Despondence, though, turned into that defiance we saw in Jupiter.
Senga didn't put a new paint on the walls this offseason. He tore things down to the studs - throwing away the old parts himself that don’t serve this version of who he is now.
“I know that my body is different from where I was three years ago,” he said via interpreter Saturday after a very strong spring training debut at Roger Dean Chevrolet Stadium. “I’m not really trying to get back to that…I feel really good. I’ve felt really good. I’m able to attack all the things I wanted to work on from last year and I think that’s flourishing now.”
If you look at the scorecard, you might think that Senga’s outing left something to be desired. He allowed two runs on three hits with no walks and two strikeouts over 2 2/3 innings. His pitch count was high – he threw 50 pitches in that span – and he again proved vulnerable to the longball, allowing solo homers to Joshua Baez and Miguel Ugueto.
But that’s frankly beside the point.
Spring training is for figuring things out, and Senga was clearly looking to hone his secondary pitches (he didn’t throw a single fastball in the third because, well, “no need to throw anymore,” he said). He pounded the zone and established his fastball early – a key element in the ghost fork’s effectiveness. The velocity he’s flashed in Clover Park backfields came to play, too: His fastball dipped to an average 94.7 last year, but Saturday, it averaged at 96.7 (even in 2023, that pitch was 1 mph slower than that). He topped out at 98.8.

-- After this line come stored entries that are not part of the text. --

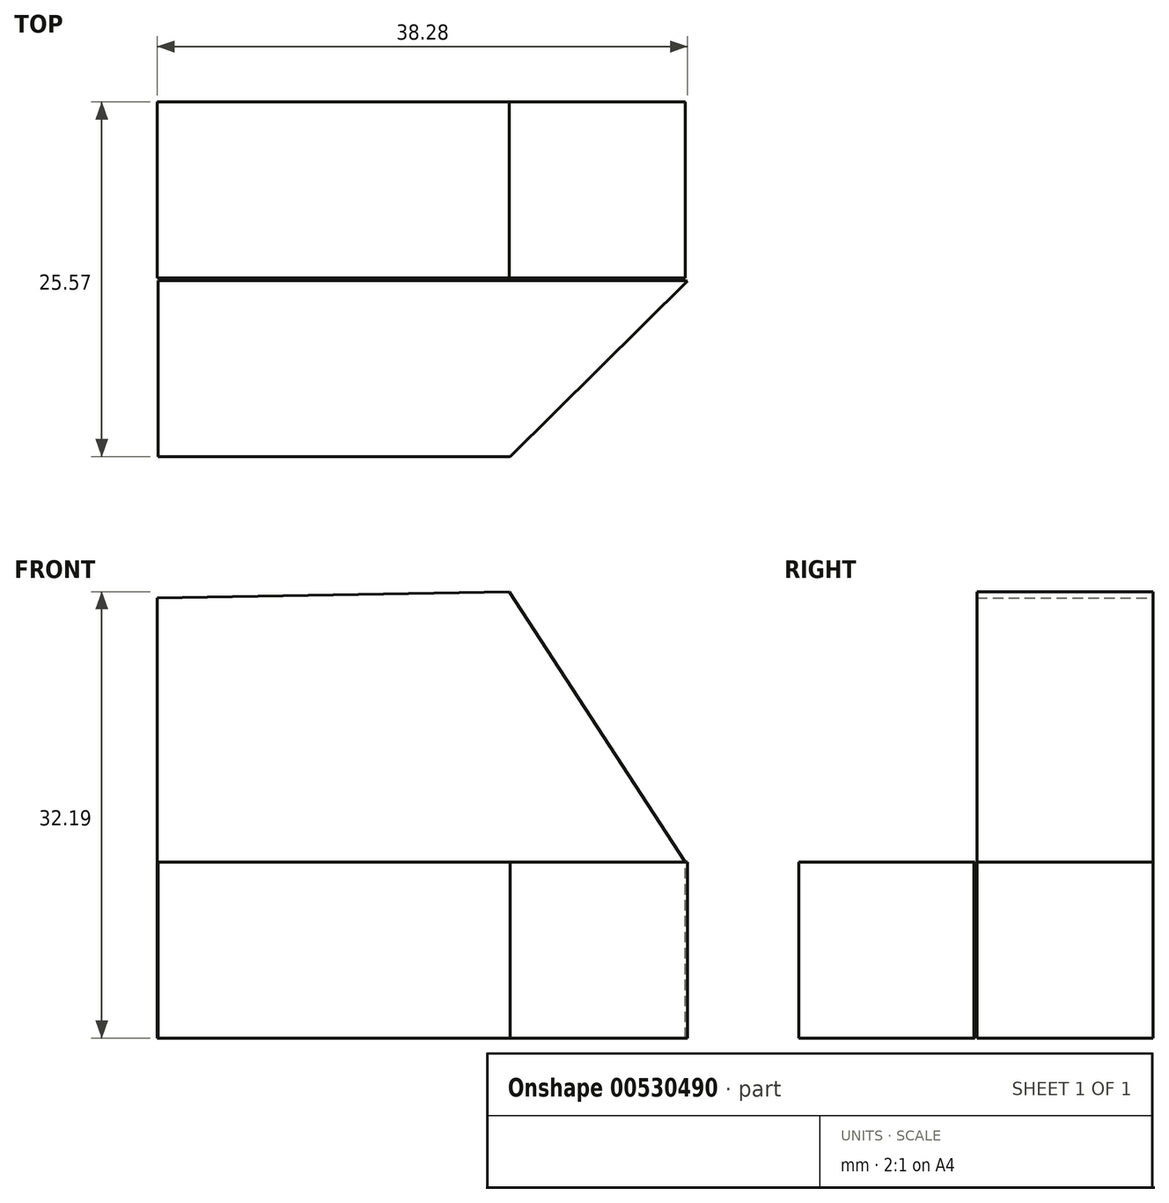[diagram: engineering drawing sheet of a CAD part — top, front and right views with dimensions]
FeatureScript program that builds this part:
annotation { "Feature Type Name" : "Feature", "Feature Type Description" : "" }
export const myFeature = defineFeature(function(context is Context, id is Id, definition is map)
    precondition{}
    {
        {
            var Q0;
            Q0=qCreatedBy(makeId("Front.planeOp"),FACE);
            var sketch = newSketch(context, id + "F0", { "sketchPlane" : qUnion([Q0])});
            skLineSegment(sketch, "E0", {"start": v(-61.64, 31.75) * mm, "end": v(-61.64, 0) * mm});
            skLineSegment(sketch, "E1", {"start": v(-61.64, 0) * mm, "end": v(-23.54, 0) * mm});
            skLineSegment(sketch, "E2", {"start": v(-23.54, 0) * mm, "end": v(-23.54, 12.7) * mm});
            skLineSegment(sketch, "E3", {"start": v(-23.54, 12.7) * mm, "end": v(-36.24, 32.19) * mm});
            skLineSegment(sketch, "E4", {"start": v(-36.24, 32.19) * mm, "end": v(-61.64, 31.75) * mm});
            skSolve(sketch);
        }
        {
            var Q0;
            Q0 = qSketchRegion(id + "F0", true);
            extrude(context, id + "F1", {"entities" : qUnion([Q0]), "depth" : 12.7 * mm, "offsetDistance" : 25.4 * mm});
        }
        {
            var Q0;
            Q0=qCreatedBy(makeId("Top.planeOp"),FACE);
            var sketch = newSketch(context, id + "F2", { "sketchPlane" : qUnion([Q0])});
            skLineSegment(sketch, "E5", {"start": v(-61.56, -12.87) * mm, "end": v(-61.56, -25.57) * mm});
            skLineSegment(sketch, "E6", {"start": v(-61.56, -25.57) * mm, "end": v(-36.16, -25.57) * mm});
            skLineSegment(sketch, "E7", {"start": v(-23.36, -12.91) * mm, "end": v(-36.16, -25.57) * mm});
            skLineSegment(sketch, "E8", {"start": v(-23.36, -12.91) * mm, "end": v(-61.56, -12.87) * mm});
            skSolve(sketch);
        }
        {
            var Q0;
            Q0=makeQuery(id+"F2.imprint","IMPRINT",FACE,{"disambiguationData":[TD([[makeQuery(id+"F2.imprint","IMPRINT",EDGE,{"derivedFrom":sQuery(id+"F2.wireOp",EDGE,"E5")}),1.0]])]});
            extrude(context, id + "F3", {"entities" : qUnion([Q0]), "operationType" : NewBodyOperationType.ADD, "depth" : 12.7 * mm, "offsetDistance" : 25.4 * mm});
        }
    });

“It’s exciting,” Mendoza said. “It’s not something that I’ve seen the two years that I’ve been here…It’s not only the 98, but his ability to spin it, too…He’s pretty high (with his confidence) because he’s feeling good. We’ve got to keep it there.:
There’s also a notable change in his demeanor. Mendoza has never known healthy Senga. He didn’t know the jovial pitcher with the quick smile for his teammates – the who had a mini-mart of Japanese snacks in his locker.
“You see a Kodai Senga in the clubhouse smiling,” Mendoza said. There’s “more interaction with teammates. He’s not in the training room (needing to get) treatment. He’s just a healthy player that’s able to do a lot of different things. It affects the personality. It’s definitely a different version of his personality this year.”

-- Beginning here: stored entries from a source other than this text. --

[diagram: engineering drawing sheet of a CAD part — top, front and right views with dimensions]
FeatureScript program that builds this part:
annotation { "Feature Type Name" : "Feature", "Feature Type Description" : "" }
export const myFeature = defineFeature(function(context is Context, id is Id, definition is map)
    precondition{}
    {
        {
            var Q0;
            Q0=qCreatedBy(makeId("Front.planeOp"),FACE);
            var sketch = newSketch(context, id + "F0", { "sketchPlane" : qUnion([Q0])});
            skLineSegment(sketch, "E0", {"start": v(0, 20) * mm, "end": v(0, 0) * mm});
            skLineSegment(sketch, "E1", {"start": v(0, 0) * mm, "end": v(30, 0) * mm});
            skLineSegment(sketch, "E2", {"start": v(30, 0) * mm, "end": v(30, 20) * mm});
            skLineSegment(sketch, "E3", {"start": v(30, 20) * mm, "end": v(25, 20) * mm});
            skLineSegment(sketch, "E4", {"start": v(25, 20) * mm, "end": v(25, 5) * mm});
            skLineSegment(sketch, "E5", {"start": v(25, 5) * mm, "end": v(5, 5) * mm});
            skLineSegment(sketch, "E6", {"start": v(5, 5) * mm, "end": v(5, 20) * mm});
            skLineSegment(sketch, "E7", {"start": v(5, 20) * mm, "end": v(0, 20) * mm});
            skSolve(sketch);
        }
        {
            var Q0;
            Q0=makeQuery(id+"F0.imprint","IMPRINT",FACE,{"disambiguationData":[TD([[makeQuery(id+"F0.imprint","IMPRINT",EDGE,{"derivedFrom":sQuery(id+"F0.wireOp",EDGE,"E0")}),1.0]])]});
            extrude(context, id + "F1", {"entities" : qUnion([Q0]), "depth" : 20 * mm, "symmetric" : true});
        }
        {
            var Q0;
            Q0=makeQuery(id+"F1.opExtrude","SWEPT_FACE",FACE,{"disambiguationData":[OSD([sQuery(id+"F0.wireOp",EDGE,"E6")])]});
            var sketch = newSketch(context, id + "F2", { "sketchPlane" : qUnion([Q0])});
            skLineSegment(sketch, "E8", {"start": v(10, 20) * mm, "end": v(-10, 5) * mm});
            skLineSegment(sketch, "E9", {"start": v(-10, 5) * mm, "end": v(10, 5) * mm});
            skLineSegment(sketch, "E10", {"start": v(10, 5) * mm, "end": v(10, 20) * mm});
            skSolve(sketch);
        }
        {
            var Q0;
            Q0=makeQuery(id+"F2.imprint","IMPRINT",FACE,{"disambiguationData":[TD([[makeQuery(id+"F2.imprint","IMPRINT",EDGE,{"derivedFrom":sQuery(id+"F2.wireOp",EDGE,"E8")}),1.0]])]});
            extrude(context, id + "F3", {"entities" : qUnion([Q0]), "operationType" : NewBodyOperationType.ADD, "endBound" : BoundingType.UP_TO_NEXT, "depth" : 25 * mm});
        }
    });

And that really could make all the difference. There’s this misconception that Senga only wants to play every six days, because pitchers in the NPO are used to smaller workloads, but that’s simply not the case. He’s “enigmatic” because he hasn’t been healthy, and that means consistency is all but impossible to come by.
"I've never said that I can't throw on regular rest," he said. "Nothing has changed."
But this new version of Senga, if successful, has the ability to reshape this rotation in pivotal ways. The Mets were destroyed by their pitching last year and looked to soothe that wound by trading for Freddy Peralta. But at his best, Senga is a true-blue ace, and his reemergence is a gift the Mets weren’t really counting on. Throw in Nolan McLean, who has all the makings of a superstar, a healthy Sean Manaea, a David Peterson who doesn’t carry an entire staff on his back, and Clay Holmes, now fully integrated as a starter, and you’ve got yourself a formidable rotation.
Naturally, that’s best-case scenario stuff, and baseball is rarely bedfellows with the best case of anything, But…what if?
“In this industry, you either do or you don’t,” Senga said. “I haven’t proven anything while (I’ve been) over here and I still have a lot to prove.”
But not in the old ways. That didn’t work.
“It’s a new me,” he said. “And I’m trying to find new beginnings.”
Forget the ghost version of Senga. This version is flesh and blood, and very ready to make himself seen.